Output only the lines below that start at the line containing "3: 830 -> 800" and end at the line containing "сельское население, 2015: -61366 -> -61354", with both ends kept.

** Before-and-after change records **
──────────────────────────────
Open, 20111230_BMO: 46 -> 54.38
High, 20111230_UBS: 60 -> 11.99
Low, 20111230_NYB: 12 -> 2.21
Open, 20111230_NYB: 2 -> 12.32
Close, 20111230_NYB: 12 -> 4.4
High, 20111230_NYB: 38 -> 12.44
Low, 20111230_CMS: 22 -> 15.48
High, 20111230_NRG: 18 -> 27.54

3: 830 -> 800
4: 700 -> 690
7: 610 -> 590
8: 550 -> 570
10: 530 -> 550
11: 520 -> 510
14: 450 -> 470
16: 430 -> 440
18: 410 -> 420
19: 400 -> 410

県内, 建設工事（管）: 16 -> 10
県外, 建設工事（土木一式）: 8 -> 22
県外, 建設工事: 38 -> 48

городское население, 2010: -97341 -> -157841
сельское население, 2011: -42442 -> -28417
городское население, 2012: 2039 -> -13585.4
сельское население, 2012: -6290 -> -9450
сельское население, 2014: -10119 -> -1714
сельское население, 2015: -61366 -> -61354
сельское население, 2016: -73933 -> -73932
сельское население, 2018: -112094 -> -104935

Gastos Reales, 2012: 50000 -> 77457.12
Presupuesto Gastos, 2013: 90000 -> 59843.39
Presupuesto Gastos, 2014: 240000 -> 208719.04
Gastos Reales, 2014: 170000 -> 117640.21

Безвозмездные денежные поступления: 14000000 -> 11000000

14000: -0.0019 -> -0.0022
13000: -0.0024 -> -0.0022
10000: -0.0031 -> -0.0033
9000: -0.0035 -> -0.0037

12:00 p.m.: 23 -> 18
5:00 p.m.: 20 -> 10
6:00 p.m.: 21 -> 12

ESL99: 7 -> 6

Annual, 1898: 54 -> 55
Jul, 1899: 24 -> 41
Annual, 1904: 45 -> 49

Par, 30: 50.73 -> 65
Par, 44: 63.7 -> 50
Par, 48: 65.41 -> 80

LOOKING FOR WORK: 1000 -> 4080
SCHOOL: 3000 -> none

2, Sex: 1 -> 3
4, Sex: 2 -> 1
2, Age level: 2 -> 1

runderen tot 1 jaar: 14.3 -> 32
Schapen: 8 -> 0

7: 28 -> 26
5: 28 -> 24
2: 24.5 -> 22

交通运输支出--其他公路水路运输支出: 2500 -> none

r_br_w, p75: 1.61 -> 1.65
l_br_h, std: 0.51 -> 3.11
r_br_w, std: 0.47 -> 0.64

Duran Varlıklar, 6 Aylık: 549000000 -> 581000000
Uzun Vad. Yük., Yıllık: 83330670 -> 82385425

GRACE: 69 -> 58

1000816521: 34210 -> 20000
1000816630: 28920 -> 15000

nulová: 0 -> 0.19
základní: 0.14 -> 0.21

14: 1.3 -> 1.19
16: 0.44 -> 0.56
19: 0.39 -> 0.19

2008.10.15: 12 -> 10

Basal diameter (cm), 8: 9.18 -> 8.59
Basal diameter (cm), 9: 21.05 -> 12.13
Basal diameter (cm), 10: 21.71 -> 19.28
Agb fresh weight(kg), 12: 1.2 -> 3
──────────────────────────────
** Solved problem **
3: 830 -> 800
4: 700 -> 690
7: 610 -> 590
8: 550 -> 570
10: 530 -> 550
11: 520 -> 510
14: 450 -> 470
16: 430 -> 440
18: 410 -> 420
19: 400 -> 410

県内, 建設工事（管）: 16 -> 10
県外, 建設工事（土木一式）: 8 -> 22
県外, 建設工事: 38 -> 48

городское население, 2010: -97341 -> -157841
сельское население, 2011: -42442 -> -28417
городское население, 2012: 2039 -> -13585.4
сельское население, 2012: -6290 -> -9450
сельское население, 2014: -10119 -> -1714
сельское население, 2015: -61366 -> -61354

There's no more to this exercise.